Figure 3: Mortality Probability Graph

A graph representing the probability of death (along the Y axis) as a function of postadmission days (along the X axis). Two lines represent the trends with statins and without. Both spike sharply in the early days and continue to increase at a slower rate as the results approach days 300 and 400. The rate of increase amongst those taking statins (n – 5528) was less than those taking no statins (n – 14071).


Test Selections

Figure 1: Flow Chart For Selecting Statistical Tests

A flow chart for selecting commonly used statistical tests. Parametric assumptions include independent, unbiased samples, normally distributed data, and equal variances.
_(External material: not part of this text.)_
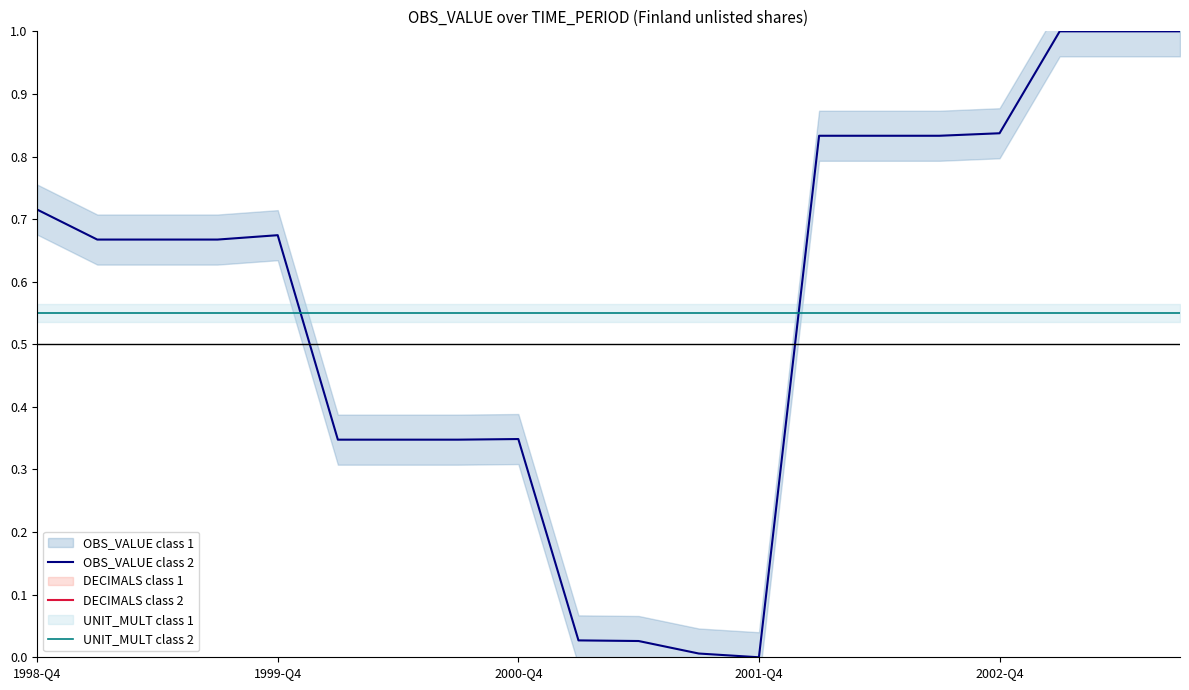

The value of OBS_VALUE class 2 at 2002-Q4 is 1.5. True or false?

False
First, decide the type of data. Discrete, categorical data indicates a chi-square tests one and two sample, while continuous data requires further investigation. If measuring relationships, determine if you have a true independent variable. If yes, perform regression analyses, and if no, perform a correlation analysis. Parametric correlation analysis calls for a Pearson’s r test, and nonparametric analysis suggests a Spearman’s rank correlation. For continuous data measuring differences, determine the nature of those differences. Tests for equal variances call for either an F-max test, a Brown and Smythe’s test, or Bartlett’s tests. If measuring differences in means, determine how many treatment groups are involved. For two groups, if either parametric assumptions are satisfied or the data transform worked, use a Student’s unpaired t-test or paired t-test. If neither the parametric assumptions were satisfied nor the data transform was successful, use a Mann-Whitney U or Wilcoxon rank sums test. For more than two groups, if either the parametric assumptions are satisfied or the data transform worked, use ANOVA, otherwise use a Kruskal-Wallis test. If ANOVA is significant, do a post hoc test such as Turkey’s or Bonferroni’s. If the Kruskal-Wallis test is significant, do a Dunn’s test.